正则中的字符类、边界、可选项、量词

正则中的字符类、边界、可选项、量词

字符匹配
[A-Za-z_][A-Za-z_0-9]* 匹配编程语言的标识符;
0[xx][A-Fa-f0-9]+ 匹配一个C风格的十六进制数;
[^0-9\r\n] 匹配除数字与换行符外的所有字符;
q[^u] 匹配在 q 后不是字符 u 的字符串;
q(?!u) 匹配在 q 后不是字符 u 的所有字符 q;

特殊符号 \Q*\d+*\E 匹配 *\d+*
(\Q*\d+*\E)+ 匹配 *\d+**\d+*

在绝大多数的正则风格里,方括号]中的只有:反斜杆\、插入符^、连字符- 这3种特殊字符需要转义,其他特殊字符都不需要额外转义. []x] 匹配闭合方括号或x;[^]x] 匹配任意不是闭合方括号或x的字符; [-x][x-]匹配x或连字符;[^-x][^x-]匹配任意不是x或连字符的字符; [.*$] 匹配.号、*号、美元号;

([0-9])\1+ 匹配重复数字;

字符类差集(仅XPath,.NET,JGsoft支持)
[a-z-[aeiuo]] 匹配一个辅音字符,等价于[b-df-hj-np-tv-z]; 嵌套: [0-9-[0-6-[0-3]]] 匹配 0123789,等价于[0-37-9][^1234-[3456]] 匹配 1,2,3,4,5,6 之外的所有数字;

字符类交集(仅Java,Ruby,JGsoft支持)
[a-z&&[^aeiuo]] 匹配一个辅音字符,等价于[b-df-hj-np-tv-z]
嵌套: [^1234&&[3456]] 匹配 5,6,等价于[56]
[1234&&[^3456]] 匹配 1,2,等价于[12]

速记字符类
\d is short for [0-9];
\w stands for “word character”, it always matches the ASCII characters [A-Za-z0-9_];
\s stands for “whitespace character”, it includes [ \t\r\n\f];

Negated Shorthand Character Classes
\D is the same as [^\d], \W is short for [^\w] and \S is the equivalent of [^\s];
[\D\S] is not the same as [^\d\s], [\D\S] matches any character digit, whitespace, or otherwise ;

\h matches horizontal whitespace,which includes the tab and all characters in the “space separator” Unicode category;
\v matches “vertical whitespace”, which includes all characters treated as line breaks in the Unicode standard, it is the same as [\n\cK\f\r\x85\x{2028}\x{2029}] ;

XML字符类(仅XML Schema,XPath,JGsoft V2支持) \i matches any character that may be the first character of an XML name.
\c matches any character that may occur after the first character in an XML name.
\i\c* matches an XML name like xml:schema. <\i\c*\s*> matches an opening XML tag without any attributes. </\i\c*\s*> matches any closing tag. <\i\c*(\s+\i\c*\s*=\s*("[^"]*"|'[^']*'))*\s*> matches an opening tag with any number of attributes. <(\i\c*(\s+\i\c*\s*=\s*("[^"]*"|'[^']*'))*|/\i\c*)\s*> matches either an opening tag with attributes or a closing tag.

非XML支持的Regex flavors 匹配XML If XML files are plain ASCII ,can use [_:A-Za-z] for \i and [-._:A-Za-z0-9] for \c.

If want to allow all Unicode characters that the XML standard allows.
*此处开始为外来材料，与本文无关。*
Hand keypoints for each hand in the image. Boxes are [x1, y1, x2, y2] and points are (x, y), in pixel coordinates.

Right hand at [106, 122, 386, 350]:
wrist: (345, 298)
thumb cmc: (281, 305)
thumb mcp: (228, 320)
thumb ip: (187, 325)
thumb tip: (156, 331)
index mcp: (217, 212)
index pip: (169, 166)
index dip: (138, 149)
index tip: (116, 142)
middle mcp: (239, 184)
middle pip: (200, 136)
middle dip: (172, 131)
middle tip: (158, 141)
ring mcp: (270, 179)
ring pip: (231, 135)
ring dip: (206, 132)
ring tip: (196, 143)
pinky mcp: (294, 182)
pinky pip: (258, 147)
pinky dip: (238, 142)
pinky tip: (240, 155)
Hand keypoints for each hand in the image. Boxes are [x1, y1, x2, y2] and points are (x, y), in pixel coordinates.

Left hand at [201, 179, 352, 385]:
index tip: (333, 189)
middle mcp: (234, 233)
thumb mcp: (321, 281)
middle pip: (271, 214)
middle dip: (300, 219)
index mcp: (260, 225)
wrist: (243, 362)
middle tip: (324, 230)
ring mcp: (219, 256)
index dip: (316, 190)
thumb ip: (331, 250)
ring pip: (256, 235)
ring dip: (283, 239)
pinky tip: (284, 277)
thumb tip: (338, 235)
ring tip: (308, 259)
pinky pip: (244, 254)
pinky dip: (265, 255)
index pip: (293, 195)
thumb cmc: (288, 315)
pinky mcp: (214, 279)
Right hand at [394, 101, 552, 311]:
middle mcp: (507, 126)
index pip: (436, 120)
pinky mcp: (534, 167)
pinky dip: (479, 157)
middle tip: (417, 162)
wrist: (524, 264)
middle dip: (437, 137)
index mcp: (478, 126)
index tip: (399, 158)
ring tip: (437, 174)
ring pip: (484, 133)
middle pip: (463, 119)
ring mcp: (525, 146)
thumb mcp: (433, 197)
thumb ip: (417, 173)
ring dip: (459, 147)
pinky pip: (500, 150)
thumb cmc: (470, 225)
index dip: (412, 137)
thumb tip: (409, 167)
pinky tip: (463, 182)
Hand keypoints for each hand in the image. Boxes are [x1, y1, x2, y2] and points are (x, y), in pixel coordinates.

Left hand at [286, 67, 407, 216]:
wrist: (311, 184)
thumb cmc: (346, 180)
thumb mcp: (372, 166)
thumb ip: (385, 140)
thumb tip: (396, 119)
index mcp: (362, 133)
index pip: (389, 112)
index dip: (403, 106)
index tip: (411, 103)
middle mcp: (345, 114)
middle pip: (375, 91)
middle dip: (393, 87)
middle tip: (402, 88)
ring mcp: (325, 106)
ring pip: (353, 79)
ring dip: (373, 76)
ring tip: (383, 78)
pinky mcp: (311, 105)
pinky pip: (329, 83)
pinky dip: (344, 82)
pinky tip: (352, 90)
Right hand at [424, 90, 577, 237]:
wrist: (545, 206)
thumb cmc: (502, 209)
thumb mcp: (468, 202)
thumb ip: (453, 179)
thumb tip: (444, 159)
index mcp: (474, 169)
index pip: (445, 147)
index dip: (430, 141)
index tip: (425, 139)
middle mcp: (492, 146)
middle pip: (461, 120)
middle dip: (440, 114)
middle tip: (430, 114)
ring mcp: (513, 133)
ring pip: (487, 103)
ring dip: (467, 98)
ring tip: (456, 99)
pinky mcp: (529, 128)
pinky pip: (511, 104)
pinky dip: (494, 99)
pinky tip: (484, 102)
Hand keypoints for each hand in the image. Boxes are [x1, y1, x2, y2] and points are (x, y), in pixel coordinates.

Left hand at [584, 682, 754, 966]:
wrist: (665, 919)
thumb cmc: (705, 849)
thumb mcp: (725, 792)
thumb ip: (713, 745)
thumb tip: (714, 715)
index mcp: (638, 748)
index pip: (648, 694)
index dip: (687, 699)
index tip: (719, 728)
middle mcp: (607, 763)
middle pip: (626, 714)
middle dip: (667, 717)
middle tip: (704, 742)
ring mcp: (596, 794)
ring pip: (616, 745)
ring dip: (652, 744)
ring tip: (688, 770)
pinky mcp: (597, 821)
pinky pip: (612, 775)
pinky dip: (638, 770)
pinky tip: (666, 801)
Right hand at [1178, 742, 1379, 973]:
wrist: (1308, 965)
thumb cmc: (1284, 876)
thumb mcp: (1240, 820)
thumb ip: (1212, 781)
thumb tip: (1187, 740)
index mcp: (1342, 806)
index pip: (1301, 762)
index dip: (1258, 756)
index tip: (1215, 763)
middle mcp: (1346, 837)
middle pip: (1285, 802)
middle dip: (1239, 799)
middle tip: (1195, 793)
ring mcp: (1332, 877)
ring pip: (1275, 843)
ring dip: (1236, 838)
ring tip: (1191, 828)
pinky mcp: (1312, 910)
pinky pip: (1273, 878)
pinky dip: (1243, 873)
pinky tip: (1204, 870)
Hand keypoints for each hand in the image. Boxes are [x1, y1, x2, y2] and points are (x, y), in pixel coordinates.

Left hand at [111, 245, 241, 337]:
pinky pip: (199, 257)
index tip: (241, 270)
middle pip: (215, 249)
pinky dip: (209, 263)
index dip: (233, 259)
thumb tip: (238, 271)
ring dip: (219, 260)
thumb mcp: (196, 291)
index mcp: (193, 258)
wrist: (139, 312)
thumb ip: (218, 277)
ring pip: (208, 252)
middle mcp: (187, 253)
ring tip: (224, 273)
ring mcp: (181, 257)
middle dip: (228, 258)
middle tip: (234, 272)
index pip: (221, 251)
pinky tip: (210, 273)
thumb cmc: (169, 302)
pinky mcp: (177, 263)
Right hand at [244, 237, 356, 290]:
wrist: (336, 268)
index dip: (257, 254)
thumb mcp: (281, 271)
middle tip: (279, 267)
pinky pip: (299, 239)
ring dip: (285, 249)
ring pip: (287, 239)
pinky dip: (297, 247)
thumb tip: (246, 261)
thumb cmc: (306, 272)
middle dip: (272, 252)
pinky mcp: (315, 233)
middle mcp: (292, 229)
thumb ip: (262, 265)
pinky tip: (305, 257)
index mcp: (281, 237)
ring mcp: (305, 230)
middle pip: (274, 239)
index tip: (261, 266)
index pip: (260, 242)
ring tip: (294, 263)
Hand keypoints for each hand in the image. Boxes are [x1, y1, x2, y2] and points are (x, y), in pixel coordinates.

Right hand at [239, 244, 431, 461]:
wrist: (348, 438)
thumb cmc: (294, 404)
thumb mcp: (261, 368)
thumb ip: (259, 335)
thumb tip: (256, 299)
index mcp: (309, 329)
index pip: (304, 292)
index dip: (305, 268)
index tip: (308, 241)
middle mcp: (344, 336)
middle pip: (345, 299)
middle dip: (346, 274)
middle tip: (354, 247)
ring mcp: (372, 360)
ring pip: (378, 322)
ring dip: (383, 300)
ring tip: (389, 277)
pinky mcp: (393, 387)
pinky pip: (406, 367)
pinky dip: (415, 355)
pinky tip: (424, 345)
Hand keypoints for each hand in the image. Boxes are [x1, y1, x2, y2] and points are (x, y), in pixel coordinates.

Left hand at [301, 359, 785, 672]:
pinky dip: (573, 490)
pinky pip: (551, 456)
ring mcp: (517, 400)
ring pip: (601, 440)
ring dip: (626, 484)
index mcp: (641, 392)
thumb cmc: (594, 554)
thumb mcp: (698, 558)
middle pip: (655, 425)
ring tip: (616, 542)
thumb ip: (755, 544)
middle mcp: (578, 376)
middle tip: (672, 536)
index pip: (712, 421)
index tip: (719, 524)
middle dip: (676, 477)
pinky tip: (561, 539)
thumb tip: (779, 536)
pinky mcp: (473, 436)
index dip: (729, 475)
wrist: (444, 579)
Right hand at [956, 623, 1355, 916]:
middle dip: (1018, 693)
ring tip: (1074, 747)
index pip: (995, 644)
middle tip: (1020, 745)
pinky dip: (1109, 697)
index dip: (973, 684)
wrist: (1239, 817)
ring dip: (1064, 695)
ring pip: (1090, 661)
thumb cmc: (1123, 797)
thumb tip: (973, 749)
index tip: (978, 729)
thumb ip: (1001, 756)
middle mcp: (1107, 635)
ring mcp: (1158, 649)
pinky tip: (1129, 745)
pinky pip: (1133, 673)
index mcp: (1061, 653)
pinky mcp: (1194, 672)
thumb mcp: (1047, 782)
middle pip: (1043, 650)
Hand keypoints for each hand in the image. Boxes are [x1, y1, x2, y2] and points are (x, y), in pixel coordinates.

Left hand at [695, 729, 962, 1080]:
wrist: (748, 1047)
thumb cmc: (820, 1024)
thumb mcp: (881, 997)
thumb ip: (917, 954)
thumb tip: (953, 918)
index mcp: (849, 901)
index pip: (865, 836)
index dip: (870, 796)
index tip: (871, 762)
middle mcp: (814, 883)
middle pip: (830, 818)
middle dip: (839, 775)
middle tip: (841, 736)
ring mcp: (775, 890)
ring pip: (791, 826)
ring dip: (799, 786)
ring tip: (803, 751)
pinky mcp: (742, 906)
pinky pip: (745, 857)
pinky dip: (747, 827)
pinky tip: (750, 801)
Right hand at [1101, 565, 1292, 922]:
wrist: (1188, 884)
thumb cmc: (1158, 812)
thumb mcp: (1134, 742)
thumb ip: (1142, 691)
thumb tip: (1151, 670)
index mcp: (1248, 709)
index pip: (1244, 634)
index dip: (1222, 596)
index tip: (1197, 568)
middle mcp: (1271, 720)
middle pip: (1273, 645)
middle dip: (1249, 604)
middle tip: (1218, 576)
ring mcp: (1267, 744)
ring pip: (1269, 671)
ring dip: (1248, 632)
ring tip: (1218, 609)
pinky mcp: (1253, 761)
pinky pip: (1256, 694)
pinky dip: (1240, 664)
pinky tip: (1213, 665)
Instead of \i you would use: [:A-Z_a-z\u00C0-\u00D6\u00D8-\u00F6\u00F8-\u02FF\u0370-\u037D\u037F-\u1FFF\u200C-\u200D\u2070-\u218F\u2C00-\u2FEF\u3001-\uD7FF\uF900-\uFDCF\uFDF0-\uFFFD]
Instead of \c you would use: [-.0-9:A-Z_a-z\u00B7\u00C0-\u00D6\u00D8-\u00F6\u00F8-\u037D\u037F-\u1FFF\u200C-\u200D\u203F\u2040\u2070-\u218F\u2C00-\u2FEF\u3001-\uD7FF\uF900-\uFDCF\uFDF0-\uFFFD]

Use The Dot Sparingly
[01]\d[- /.][0-3]\d[- /.]\d\d matchs a date in mm/dd/yy format;
"[^"\r\n]*" matches "string" which is proper than ".*";

Anchors ^\d+$ match the entire string must consist of digits; ^\s+ matches leading whitespace and \s+$ matches trailing whitespace;

\A only ever matches at the start of the string. Likewise, \Z only ever matches at the end of the string. These two tokens never match at line breaks. POSIX regular expressions use \` (backtick) to match the start of the string, and \' (single quote) to match the end of the string.

Word Boundaries
The metacharacter \b is an anchor like the caret and the dollar sign. It matches at a position that is called a “word boundary”. This match is zero-length. \b allows you to perform a “whole words only” search using a regular expression in the form of \bword\b.
\w are the characters that are treated as word characters by word boundaries. \B is the negated version of \b. \B matches at any position between two word characters as well as at any position between two non-word characters.
Besides,GNU also uses its own syntax for start-of-word and end-of-word boundaries. \< matches at the start of a word, like Tcl’s \m. \> matches at the end of a word, like Tcl’s \M.
The POSIX standard defines [[:<:]] as a start-of-word boundary, and [[:>:]] as an end-of-word boundary.

Optional Items
colou?r matches both colour and color.
Nov(ember)? matches Nov and November.

You can also use curly braces to make something optional. colou{0,1}r is the same as colou?r.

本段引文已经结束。